By contrast, North Korea's trade with China (including in food) has grown fast. Last year the country imported over $1 billion-worth of Chinese goods. New UN sanctions against it may change that. This week branches of the Bank of China close to the border stopped doing North Korea-related business, either at their government's decree or because of concerns that their loans could soon go bad.

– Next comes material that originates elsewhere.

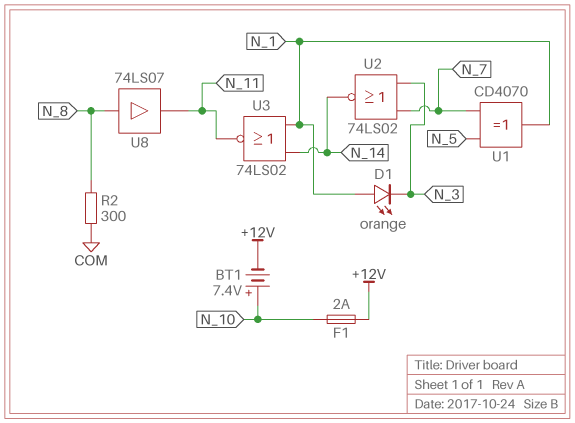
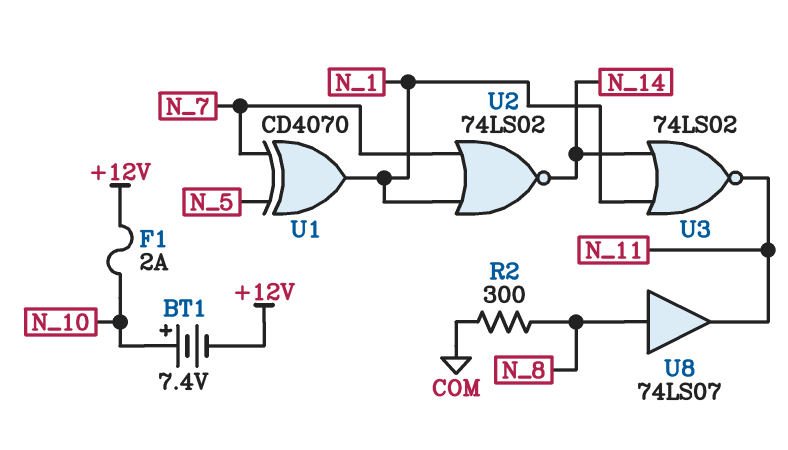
D1: LED orange (A N_1, K N_3) -> none
U2: NOR 74LS02 (in N_3, in N_7, out N_14) -> NOR 74LS02 (in N_1, in N_7, out N_14)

North Koreans are somewhat more protected today than they were before the great famine of the mid-1990s, in which perhaps 1m died. Many can smuggle, trade, bribe, and grow food on individual plots. Still, according to the UN, a third of North Korean women with children under 24 months are malnourished or anaemic, and more than a third of children under six are stunted. One outlet for the hungry in the 1990s was China, to which 50,000-100,000 North Koreans crossed. That route is now closing, at least for those without money. In the past month, authorities in China's north-east have cracked down with dawn raids on neighbourhoods in search of North Koreans. This week, a barbed-wire fence was going up along the border. China is taking no risks.